WHAT IS EXPECTED →
Everything in the listing should be copied exactly, save for the pictures.

= = = =

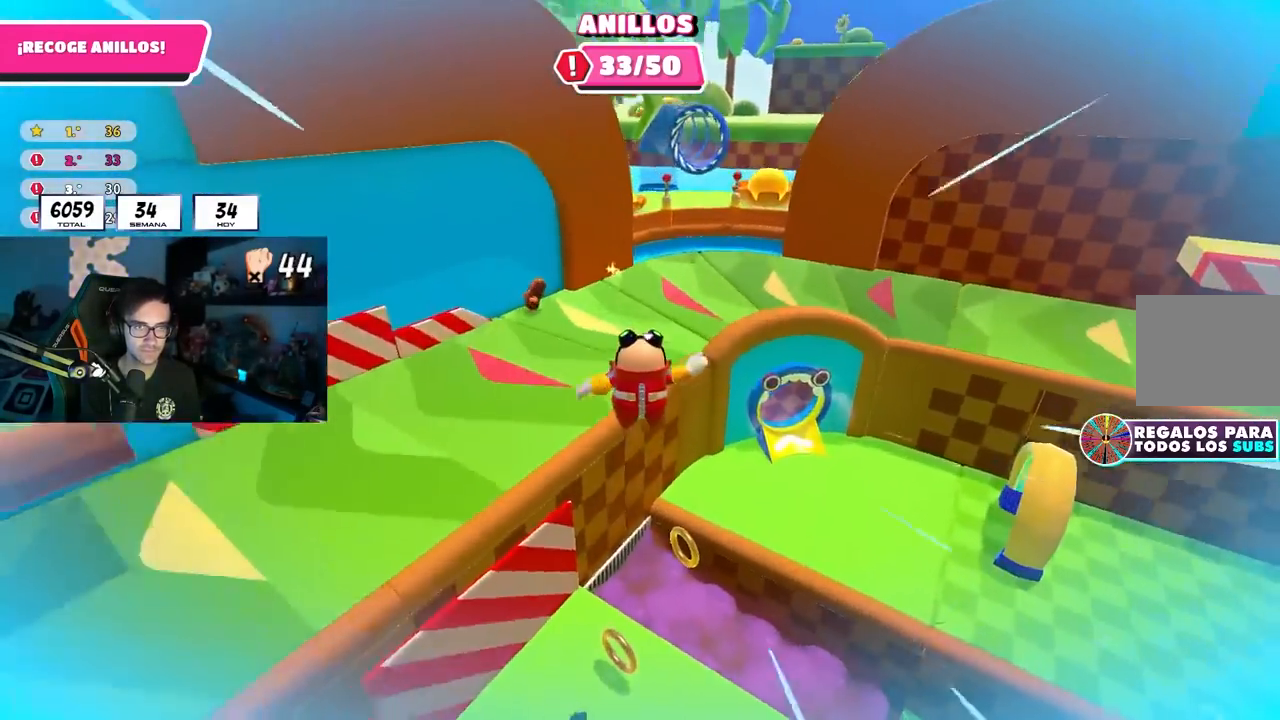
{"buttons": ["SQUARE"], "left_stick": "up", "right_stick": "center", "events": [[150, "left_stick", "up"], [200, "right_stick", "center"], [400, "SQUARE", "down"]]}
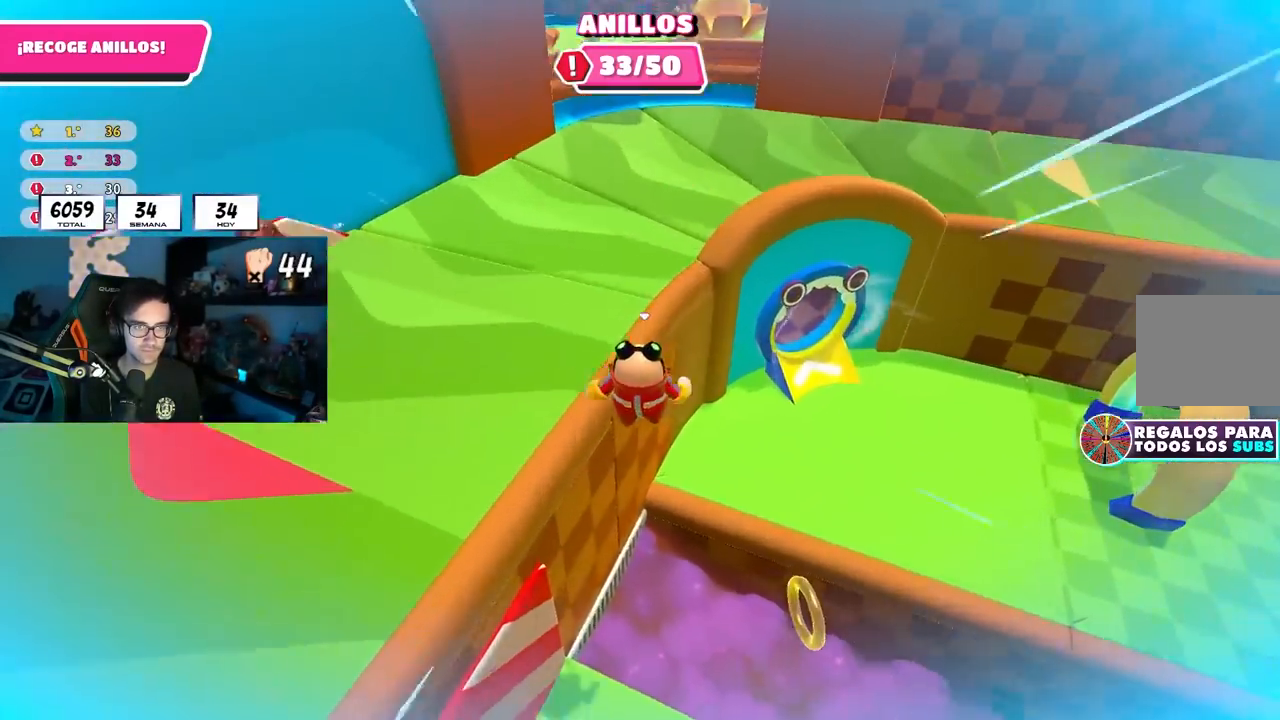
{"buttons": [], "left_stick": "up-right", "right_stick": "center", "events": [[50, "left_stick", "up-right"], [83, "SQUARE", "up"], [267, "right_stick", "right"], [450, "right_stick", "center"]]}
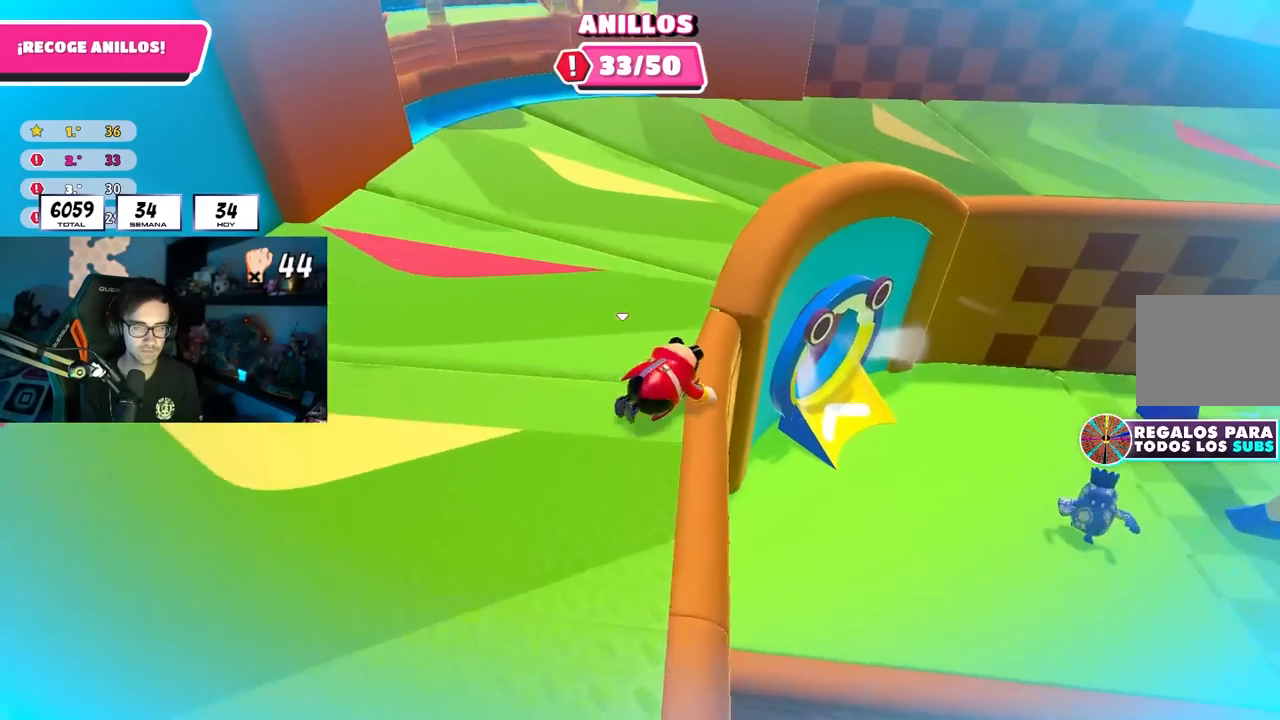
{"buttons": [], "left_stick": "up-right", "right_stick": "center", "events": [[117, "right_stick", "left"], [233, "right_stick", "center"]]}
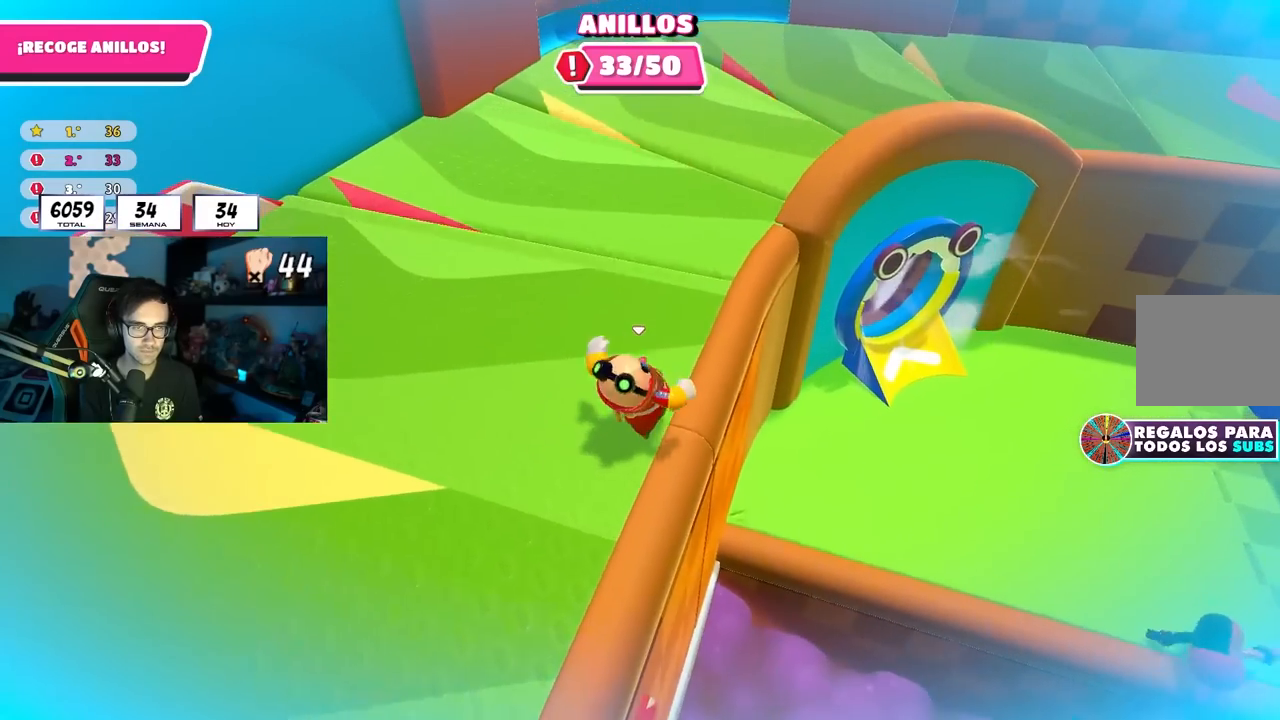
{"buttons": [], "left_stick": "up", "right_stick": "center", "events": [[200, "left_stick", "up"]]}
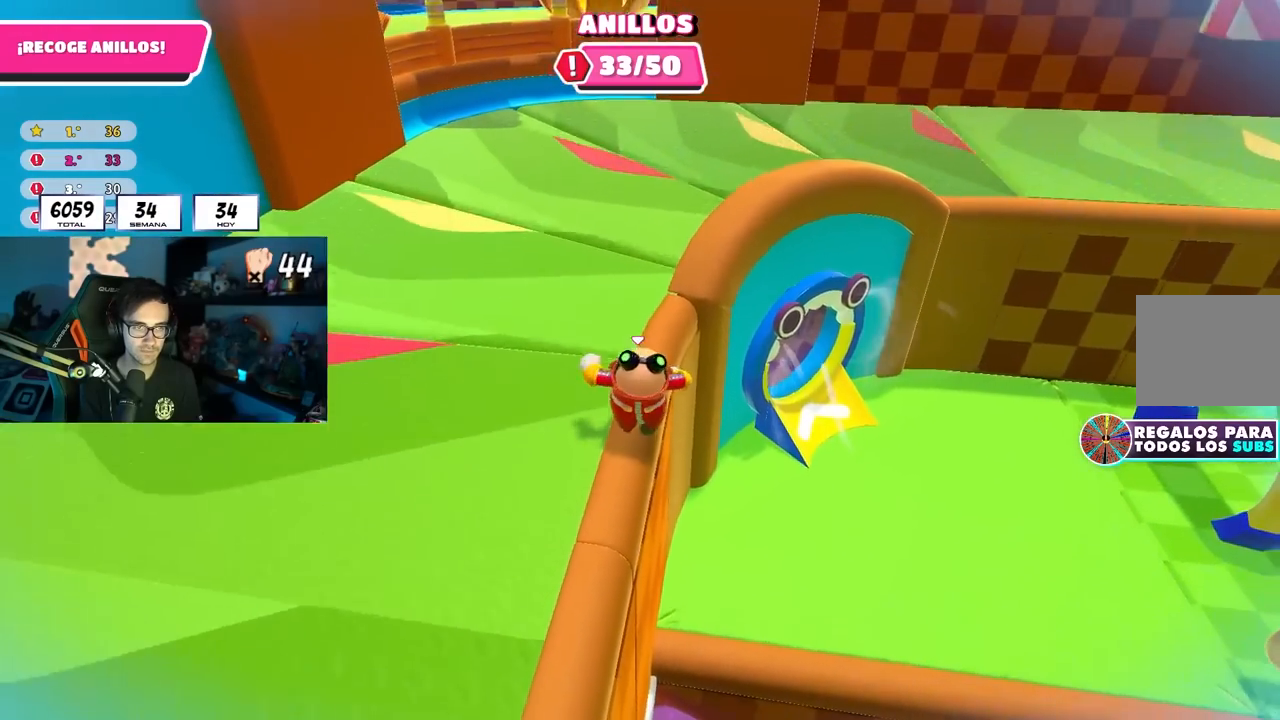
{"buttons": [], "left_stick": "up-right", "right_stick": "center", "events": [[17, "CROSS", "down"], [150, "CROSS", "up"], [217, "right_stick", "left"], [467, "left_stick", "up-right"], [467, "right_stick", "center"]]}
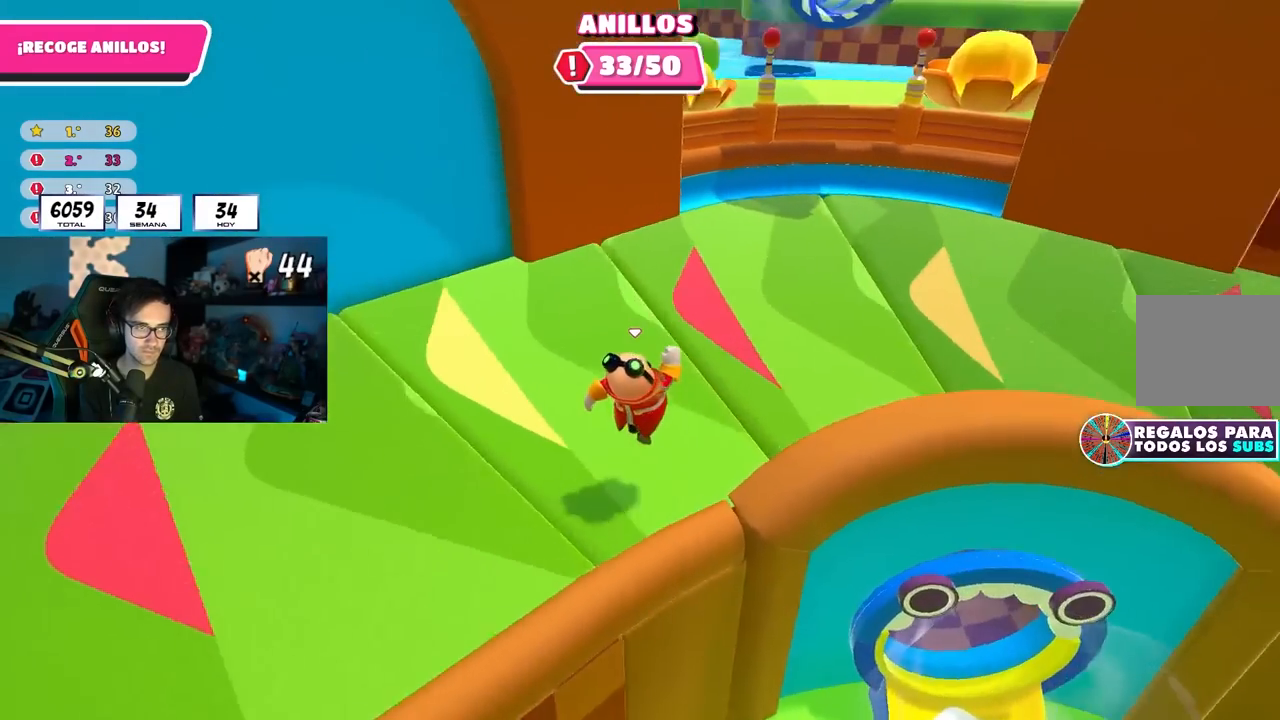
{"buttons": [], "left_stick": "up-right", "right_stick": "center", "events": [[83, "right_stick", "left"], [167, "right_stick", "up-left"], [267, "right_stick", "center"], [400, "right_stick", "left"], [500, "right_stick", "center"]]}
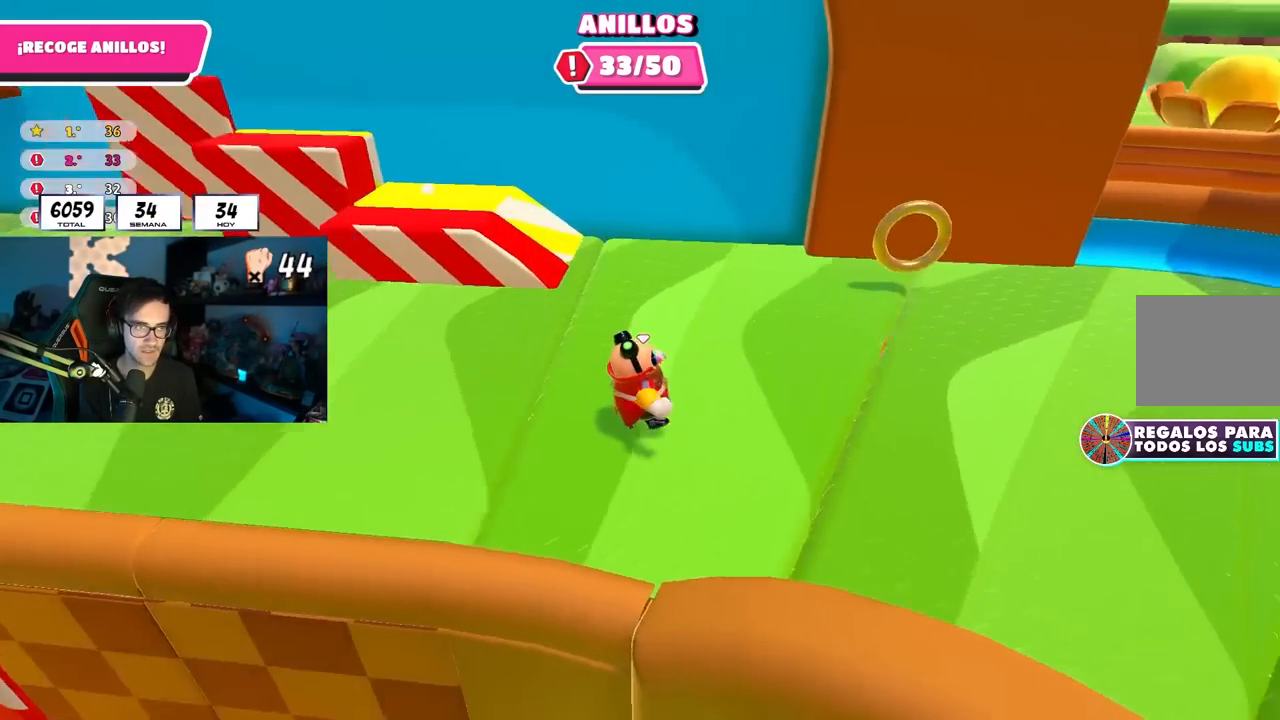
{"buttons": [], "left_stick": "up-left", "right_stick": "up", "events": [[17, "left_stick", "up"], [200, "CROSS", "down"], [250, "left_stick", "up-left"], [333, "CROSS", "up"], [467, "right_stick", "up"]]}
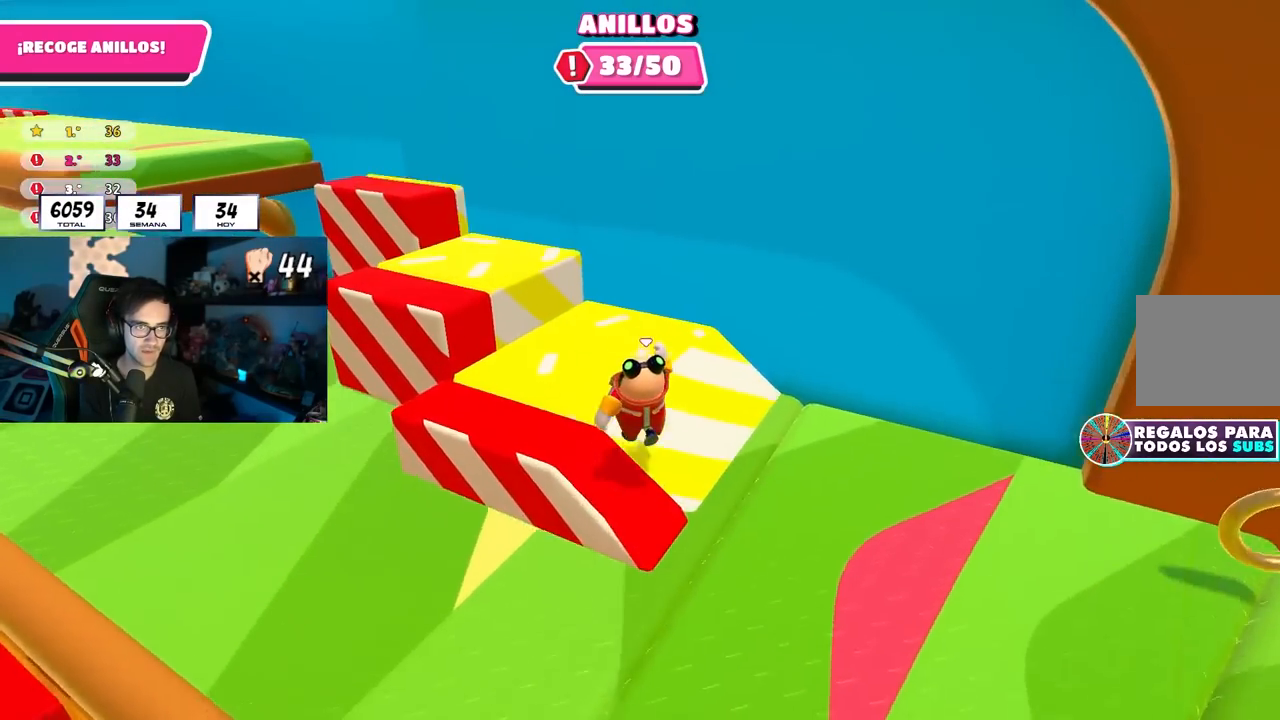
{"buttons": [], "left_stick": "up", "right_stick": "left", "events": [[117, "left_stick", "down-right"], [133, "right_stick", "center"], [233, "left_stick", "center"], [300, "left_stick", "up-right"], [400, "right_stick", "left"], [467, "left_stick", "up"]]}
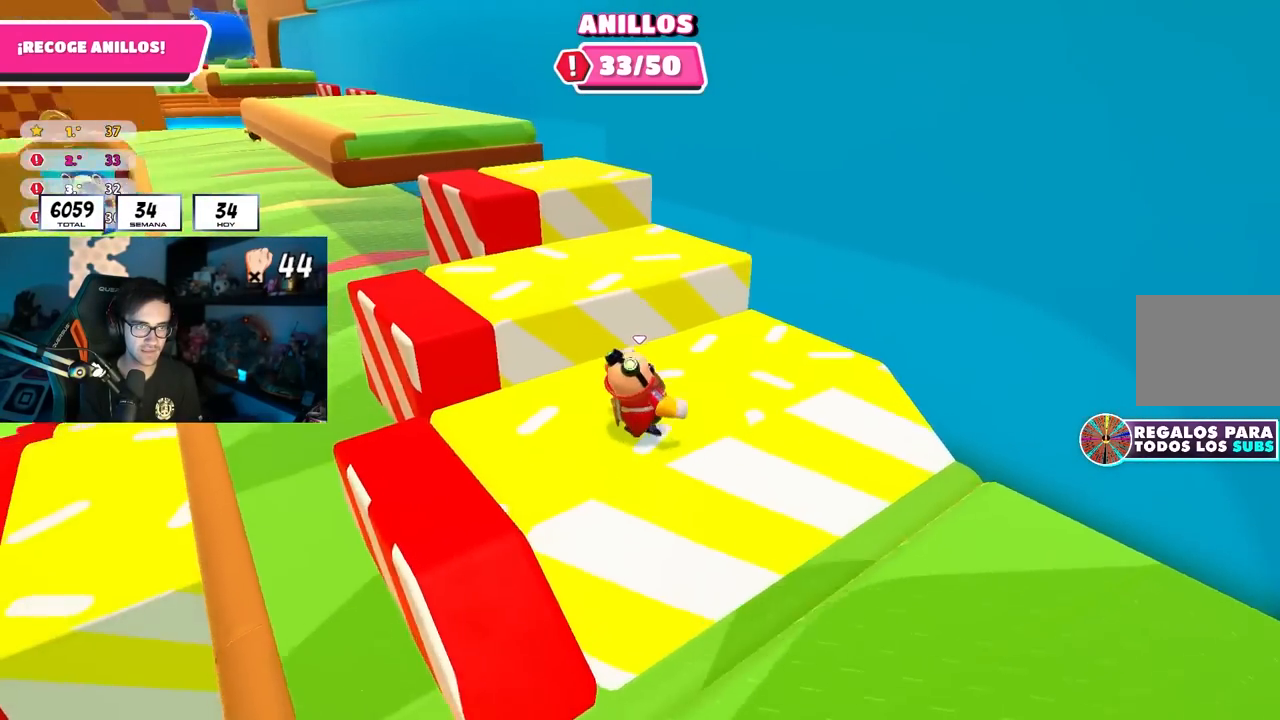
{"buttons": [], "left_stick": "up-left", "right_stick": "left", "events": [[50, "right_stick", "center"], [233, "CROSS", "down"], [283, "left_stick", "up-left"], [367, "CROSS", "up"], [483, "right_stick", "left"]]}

= = = =

RESULT OF THIS EXERCISE →
{"buttons": ["SQUARE"], "left_stick": "up", "right_stick": "center", "events": [[150, "left_stick", "up"], [200, "right_stick", "center"], [400, "SQUARE", "down"]]}
{"buttons": [], "left_stick": "up-right", "right_stick": "center", "events": [[50, "left_stick", "up-right"], [83, "SQUARE", "up"], [267, "right_stick", "right"], [450, "right_stick", "center"]]}
{"buttons": [], "left_stick": "up-right", "right_stick": "center", "events": [[117, "right_stick", "left"], [233, "right_stick", "center"]]}
{"buttons": [], "left_stick": "up", "right_stick": "center", "events": [[200, "left_stick", "up"]]}
{"buttons": [], "left_stick": "up-right", "right_stick": "center", "events": [[17, "CROSS", "down"], [150, "CROSS", "up"], [217, "right_stick", "left"], [467, "left_stick", "up-right"], [467, "right_stick", "center"]]}
{"buttons": [], "left_stick": "up-right", "right_stick": "center", "events": [[83, "right_stick", "left"], [167, "right_stick", "up-left"], [267, "right_stick", "center"], [400, "right_stick", "left"], [500, "right_stick", "center"]]}
{"buttons": [], "left_stick": "up-left", "right_stick": "up", "events": [[17, "left_stick", "up"], [200, "CROSS", "down"], [250, "left_stick", "up-left"], [333, "CROSS", "up"], [467, "right_stick", "up"]]}
{"buttons": [], "left_stick": "up", "right_stick": "left", "events": [[117, "left_stick", "down-right"], [133, "right_stick", "center"], [233, "left_stick", "center"], [300, "left_stick", "up-right"], [400, "right_stick", "left"], [467, "left_stick", "up"]]}
{"buttons": [], "left_stick": "up-left", "right_stick": "left", "events": [[50, "right_stick", "center"], [233, "CROSS", "down"], [283, "left_stick", "up-left"], [367, "CROSS", "up"], [483, "right_stick", "left"]]}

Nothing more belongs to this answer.